= What you need to do =
Copy out every line below that contains the string "퍼사드를". Treat the match as case-sensitive.

Start of Block

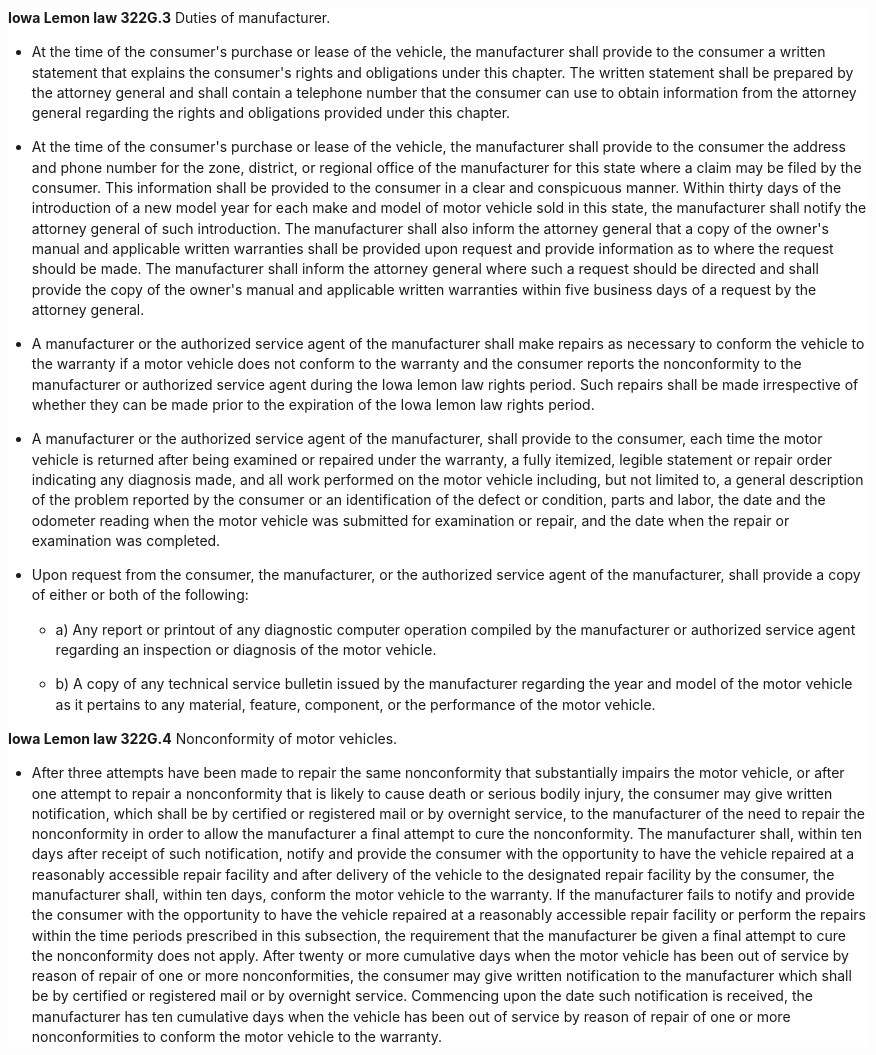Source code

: **Iowa Lemon law 322G.3** Duties of manufacturer.

- At the time of the consumer's purchase or lease of the vehicle, the manufacturer shall provide to the consumer a written statement that explains the consumer's rights and obligations under this chapter. The written statement shall be prepared by the attorney general and shall contain a telephone number that the consumer can use to obtain information from the attorney general regarding the rights and obligations provided under this chapter.

- At the time of the consumer's purchase or lease of the vehicle, the manufacturer shall provide to the consumer the address and phone number for the zone, district, or regional office of the manufacturer for this state where a claim may be filed by the consumer. This information shall be provided to the consumer in a clear and conspicuous manner. Within thirty days of the introduction of a new model year for each make and model of motor vehicle sold in this state, the manufacturer shall notify the attorney general of such introduction. The manufacturer shall also inform the attorney general that a copy of the owner's manual and applicable written warranties shall be provided upon request and provide information as to where the request should be made. The manufacturer shall inform the attorney general where such a request should be directed and shall provide the copy of the owner's manual and applicable written warranties within five business days of a request by the attorney general.

- A manufacturer or the authorized service agent of the manufacturer shall make repairs as necessary to conform the vehicle to the warranty if a motor vehicle does not conform to the warranty and the consumer reports the nonconformity to the manufacturer or authorized service agent during the Iowa lemon law rights period. Such repairs shall be made irrespective of whether they can be made prior to the expiration of the Iowa lemon law rights period.

- A manufacturer or the authorized service agent of the manufacturer, shall provide to the consumer, each time the motor vehicle is returned after being examined or repaired under the warranty, a fully itemized, legible statement or repair order indicating any diagnosis made, and all work performed on the motor vehicle including, but not limited to, a general description of the problem reported by the consumer or an identification of the defect or condition, parts and labor, the date and the odometer reading when the motor vehicle was submitted for examination or repair, and the date when the repair or examination was completed.

- Upon request from the consumer, the manufacturer, or the authorized service agent of the manufacturer, shall provide a copy of either or both of the following: 

    - a) Any report or printout of any diagnostic computer operation compiled by the manufacturer or authorized service agent regarding an inspection or diagnosis of the motor vehicle. 

    - b) A copy of any technical service bulletin issued by the manufacturer regarding the year and model of the motor vehicle as it pertains to any material, feature, component, or the performance of the motor vehicle.

**Iowa Lemon law 322G.4** Nonconformity of motor vehicles.

- After three attempts have been made to repair the same nonconformity that substantially impairs the motor vehicle, or after one attempt to repair a nonconformity that is likely to cause death or serious bodily injury, the consumer may give written notification, which shall be by certified or registered mail or by overnight service, to the manufacturer of the need to repair the nonconformity in order to allow the manufacturer a final attempt to cure the nonconformity. The manufacturer shall, within ten days after receipt of such notification, notify and provide the consumer with the opportunity to have the vehicle repaired at a reasonably accessible repair facility and after delivery of the vehicle to the designated repair facility by the consumer, the manufacturer shall, within ten days, conform the motor vehicle to the warranty. If the manufacturer fails to notify and provide the consumer with the opportunity to have the vehicle repaired at a reasonably accessible repair facility or perform the repairs within the time periods prescribed in this subsection, the requirement that the manufacturer be given a final attempt to cure the nonconformity does not apply. After twenty or more cumulative days when the motor vehicle has been out of service by reason of repair of one or more nonconformities, the consumer may give written notification to the manufacturer which shall be by certified or registered mail or by overnight service. Commencing upon the date such notification is received, the manufacturer has ten cumulative days when the vehicle has been out of service by reason of repair of one or more nonconformities to conform the motor vehicle to the warranty.
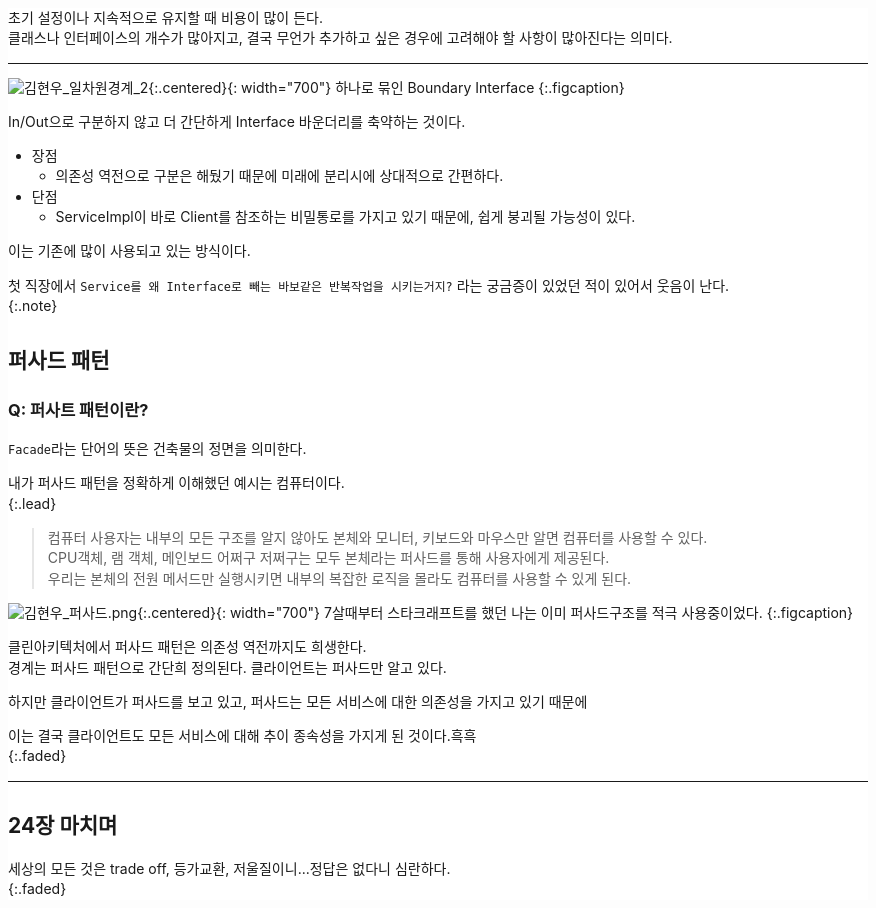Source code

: 초기 설정이나 지속적으로 유지할 때 비용이 많이 든다.<br>
클래스나 인터페이스의 개수가 많아지고, 결국 무언가 추가하고 싶은 경우에 고려해야 할 사항이 많아진다는 의미다.<br>

---

![김현우_일차원경계_2](https://github.com/nomoreFt/nomoreFt.github.io/assets/37995817/6076244e-0524-45ab-8ba2-378a199067af){:.centered}{: width="700"}
하나로 묶인 Boundary Interface
{:.figcaption}

In/Out으로 구분하지 않고 더 간단하게 Interface 바운더리를 축약하는 것이다.<br>


* 장점
  * 의존성 역전으로 구분은 해뒀기 때문에 미래에 분리시에 상대적으로 간편하다.
* 단점
  * ServiceImpl이 바로 Client를 참조하는 비밀통로를 가지고 있기 때문에, 쉽게 붕괴될 가능성이 있다.

이는 기존에 많이 사용되고 있는 방식이다.<br>

첫 직장에서 `Service를 왜 Interface로 빼는 바보같은 반복작업을 시키는거지?` 라는 궁금증이 있었던 적이 있어서 웃음이 난다.<br>
{:.note}

## 퍼사드 패턴

### Q: 퍼사트 패턴이란?

`Facade`라는 단어의 뜻은 건축물의 정면을 의미한다.<br>

내가 퍼사드 패턴을 정확하게 이해했던 예시는 컴퓨터이다.<br>
{:.lead}

>컴퓨터 사용자는 내부의 모든 구조를 알지 않아도 본체와 모니터, 키보드와 마우스만 알면 컴퓨터를 사용할 수 있다.<br>
>CPU객체, 램 객체, 메인보드 어쩌구 저쩌구는 모두 본체라는 퍼사드를 통해 사용자에게 제공된다.<br>
>우리는 본체의 전원 메서드만 실행시키면 내부의 복잡한 로직을 몰라도 컴퓨터를 사용할 수 있게 된다.<br>

![김현우_퍼사드.png](https://github.com/nomoreFt/nomoreFt.github.io/assets/37995817/e4fae6a8-0a3a-491d-b7fe-5459360b1934){:.centered}{: width="700"}
7살때부터 스타크래프트를 했던 나는
이미 퍼사드구조를 적극 사용중이었다.
{:.figcaption}


클린아키텍처에서 퍼사드 패턴은 의존성 역전까지도 희생한다.<br>
경계는 퍼사드 패턴으로 간단희 정의된다. 클라이언트는 퍼사드만 알고 있다.<br>

하지만 클라이언트가 퍼사드를 보고 있고, 퍼사드는 모든 서비스에 대한 의존성을 가지고 있기 때문에<br>

이는 결국 클라이언트도 모든 서비스에 대해 추이 종속성을 가지게 된 것이다.흑흑<br>
{:.faded}


---

## 24장 마치며

세상의 모든 것은 trade off, 등가교환, 저울질이니...정답은 없다니 심란하다.<br>
{:.faded}
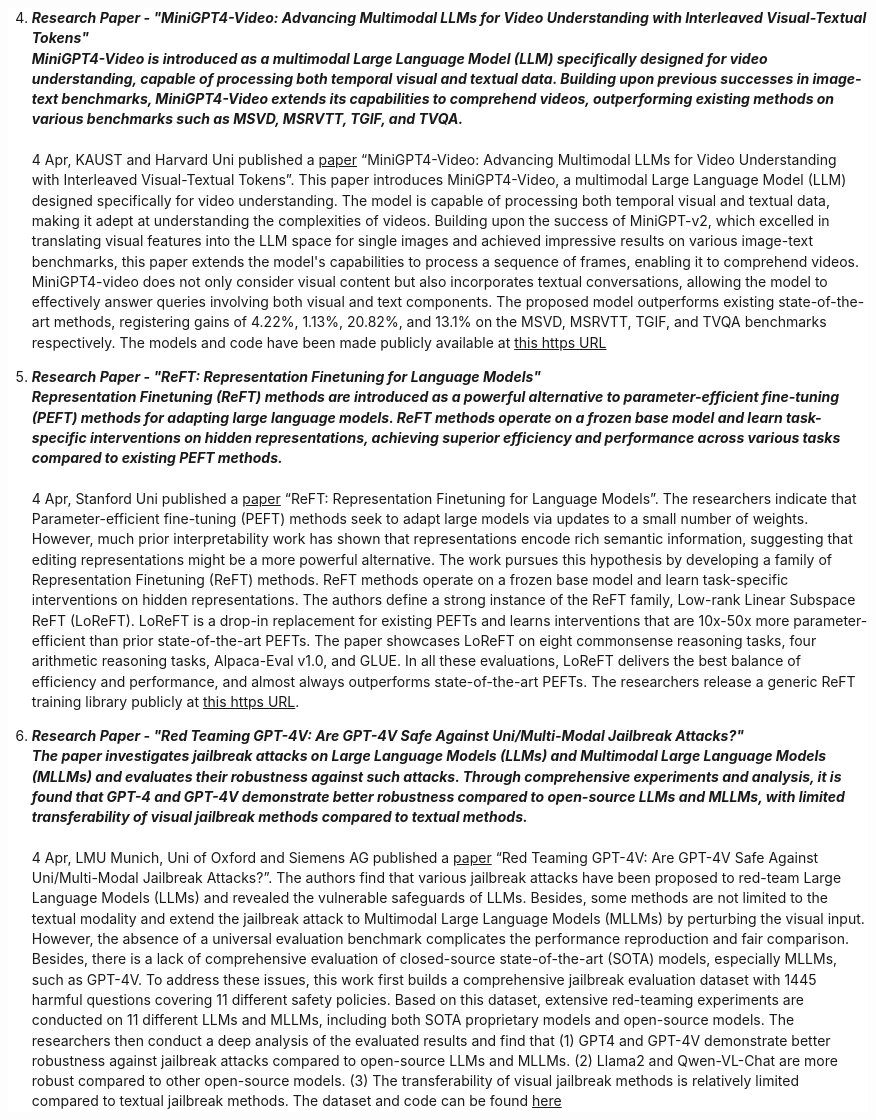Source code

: 4. ***Research Paper - "MiniGPT4-Video: Advancing Multimodal LLMs for Video Understanding with Interleaved Visual-Textual Tokens"<br>
   MiniGPT4-Video is introduced as a multimodal Large Language Model (LLM) specifically designed for video understanding, capable of processing both temporal visual and textual data. Building upon previous successes in image-text benchmarks, MiniGPT4-Video extends its capabilities to comprehend videos, outperforming existing methods on various benchmarks such as MSVD, MSRVTT, TGIF, and TVQA.*** <br><br>
   4 Apr, KAUST and Harvard Uni published a [paper](https://arxiv.org/pdf/2404.03413) “MiniGPT4-Video: Advancing Multimodal LLMs for Video Understanding with Interleaved Visual-Textual Tokens”. This paper introduces MiniGPT4-Video, a multimodal Large Language Model (LLM) designed specifically for video understanding. The model is capable of processing both temporal visual and textual data, making it adept at understanding the complexities of videos. Building upon the success of MiniGPT-v2, which excelled in translating visual features into the LLM space for single images and achieved impressive results on various image-text benchmarks, this paper extends the model's capabilities to process a sequence of frames, enabling it to comprehend videos. MiniGPT4-video does not only consider visual content but also incorporates textual conversations, allowing the model to effectively answer queries involving both visual and text components. The proposed model outperforms existing state-of-the-art methods, registering gains of 4.22%, 1.13%, 20.82%, and 13.1% on the MSVD, MSRVTT, TGIF, and TVQA benchmarks respectively. The models and code have been made publicly available at [this https URL](https://vision-cair.github.io/MiniGPT4-video/)

5. ***Research Paper - "ReFT: Representation Finetuning for Language Models"<br>
   Representation Finetuning (ReFT) methods are introduced as a powerful alternative to parameter-efficient fine-tuning (PEFT) methods for adapting large language models. ReFT methods operate on a frozen base model and learn task-specific interventions on hidden representations, achieving superior efficiency and performance across various tasks compared to existing PEFT methods.*** <br><br>
    4 Apr, Stanford Uni published a [paper](https://arxiv.org/pdf/2404.03592) “ReFT: Representation Finetuning for Language Models”. The researchers indicate that Parameter-efficient fine-tuning (PEFT) methods seek to adapt large models via updates to a small number of weights. However, much prior interpretability work has shown that representations encode rich semantic information, suggesting that editing representations might be a more powerful alternative. The work pursues this hypothesis by developing a family of Representation Finetuning (ReFT) methods. ReFT methods operate on a frozen base model and learn task-specific interventions on hidden representations. The authors define a strong instance of the ReFT family, Low-rank Linear Subspace ReFT (LoReFT). LoReFT is a drop-in replacement for existing PEFTs and learns interventions that are 10x-50x more parameter-efficient than prior state-of-the-art PEFTs. The paper showcases LoReFT on eight commonsense reasoning tasks, four arithmetic reasoning tasks, Alpaca-Eval v1.0, and GLUE. In all these evaluations, LoReFT delivers the best balance of efficiency and performance, and almost always outperforms state-of-the-art PEFTs. The researchers release a generic ReFT training library publicly at [this https URL](https://github.com/stanfordnlp/pyreft).

6. ***Research Paper - "Red Teaming GPT-4V: Are GPT-4V Safe Against Uni/Multi-Modal Jailbreak Attacks?"   <br>
   The paper investigates jailbreak attacks on Large Language Models (LLMs) and Multimodal Large Language Models (MLLMs) and evaluates their robustness against such attacks. Through comprehensive experiments and analysis, it is found that GPT-4 and GPT-4V demonstrate better robustness compared to open-source LLMs and MLLMs, with limited transferability of visual jailbreak methods compared to textual methods.*** <br><br>
    4 Apr, LMU Munich, Uni of Oxford and Siemens AG published a [paper](https://arxiv.org/pdf/2404.03411) “Red Teaming GPT-4V: Are GPT-4V Safe Against Uni/Multi-Modal Jailbreak Attacks?”. The authors find that various jailbreak attacks have been proposed to red-team Large Language Models (LLMs) and revealed the vulnerable safeguards of LLMs. Besides, some methods are not limited to the textual modality and extend the jailbreak attack to Multimodal Large Language Models (MLLMs) by perturbing the visual input. However, the absence of a universal evaluation benchmark complicates the performance reproduction and fair comparison. Besides, there is a lack of comprehensive evaluation of closed-source state-of-the-art (SOTA) models, especially MLLMs, such as GPT-4V. To address these issues, this work first builds a comprehensive jailbreak evaluation dataset with 1445 harmful questions covering 11 different safety policies. Based on this dataset, extensive red-teaming experiments are conducted on 11 different LLMs and MLLMs, including both SOTA proprietary models and open-source models. The researchers then conduct a deep analysis of the evaluated results and find that (1) GPT4 and GPT-4V demonstrate better robustness against jailbreak attacks compared to open-source LLMs and MLLMs. (2) Llama2 and Qwen-VL-Chat are more robust compared to other open-source models. (3) The transferability of visual jailbreak methods is relatively limited compared to textual jailbreak methods. The dataset and code can be found [here](https://anonymous.4open.science/r/red_teaming_gpt4-C1CE/README.md)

End of Block

= Result of the task =
>CPU객체, 램 객체, 메인보드 어쩌구 저쩌구는 모두 본체라는 퍼사드를 통해 사용자에게 제공된다.<br>
하지만 클라이언트가 퍼사드를 보고 있고, 퍼사드는 모든 서비스에 대한 의존성을 가지고 있기 때문에<br>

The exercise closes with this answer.